◆ Required work
a) Update the article on Alcatel Alsthom's chief executive from "Alcatel Alsthom Chief" up to and including "the entire corporation.", changing "salon" to "drawing room".
b) Carry the article on Alcatel Alsthom and Pierre Suard further, starting after its final sentence.

Alcatel Alsthom Chief Executive Pierre Suard hurries down a flight of stairs to the courtyard of an elegant Paris apartment house. Like royalty in exile, he is courteous but ill at ease as he ushers a visitor into a formal salon where soft spring light plays on richly upholstered furniture. Until he was barred from executing his duties by a French court on Mar. 10, Suard reigned over the world's largest maker of telecommunications equipment. The stillness now surrounding the secluded CEO is eerie. Although he's still Alcatel's chief, Suard is forbidden contact with the company pending the conclusion of corruption investigations that target him and the entire corporation.
Many French business people think Suard's career is over--regardless of the probe results--because Alcatel's tarnished global image needs cleansing. In fact, BUSINESS WEEK has learned that some Alcatel directors favor ousting Suard. That would be a stunning development in France, where a strong old-boy network protects the mighty. Confides one Alcatel director: "Suard won't be coming back." The board is waiting only to find a successor, he says, which will take "two weeks to three months.... When a new CEO arrives, Alcatel will be a different company." It may need to be, since earnings plunged more than 40% last year, and competitors are racing to pick off new markets.

◆ Listed records
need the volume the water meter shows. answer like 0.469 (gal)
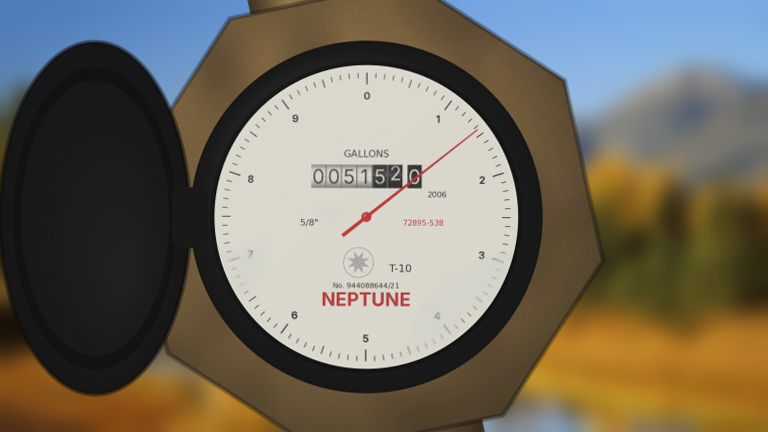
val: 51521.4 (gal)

* * *

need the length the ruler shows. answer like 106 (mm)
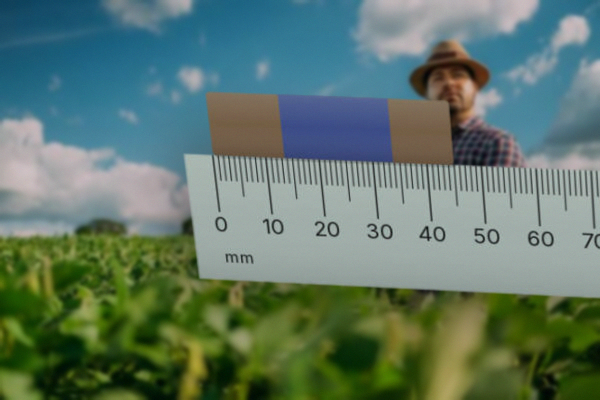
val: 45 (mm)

◆ Answer section
a)
Alcatel Alsthom Chief Executive Pierre Suard hurries down a flight of stairs to the courtyard of an elegant Paris apartment house. Like royalty in exile, he is courteous but ill at ease as he ushers a visitor into a formal drawing room where soft spring light plays on richly upholstered furniture. Until he was barred from executing his duties by a French court on Mar. 10, Suard reigned over the world's largest maker of telecommunications equipment. The stillness now surrounding the secluded CEO is eerie. Although he's still Alcatel's chief, Suard is forbidden contact with the company pending the conclusion of corruption investigations that target him and the entire corporation.

b)
Yet Suard, 60, says he won't give up without a fight. Sitting alone with a visitor under a crystal chandelier in the Alcatel-owned apartment, he claims the court inquiries into customer overbilling, purported illegal political contributions, and alleged personal use of company funds have been trumped up by a foreign corporate rival. He won't name it, but the Paris rumor mill thinks he has in mind Sweden's Ericsson. "I can't imagine this process could last so long after I have given such proof of my innocence," says Suard. "We are the victims of a campaign."
It's a bitter end for a man who by all accounts forged a model French career and played by the rules of the French Establishment. His fall has become a case study in how the traditional ties between French business and govern-ment are coming undone in the wake of Italian-like allegations of corruption and kickbacks. Pressure is mounting from a variety of forces: a newly activist judiciary and press, demands for clearer and more responsible corporate governance and the need, in a global economy, to break out of a protectionist mentality.
Yet Suard just missed sailing into retirement a hero. A quintessential product of French elite schooling, Suard, with his engineering degree from top- line Ecole Polytechnique, was a skilled technocrat. Like most of the French elite, he started his career as a civil servant, spending three years as a top aide in the powerful Ministry of Finance from 1966 to 1968.
FRENCH CONNECTIONS. Early on, he learned to maneuver with finesse through the labyrinth that links French politics and industry. Tight-lipped and formal, Suard never showed much of a gift for glad-handing fellow notables at the frequent social events that mark the Paris business scene. Yet he picked his friends well. One of those, Edouard Balladur, rose to become Finance Minister in the conservative government of the mid-1980s and today is Prime Minister and presidential candidate.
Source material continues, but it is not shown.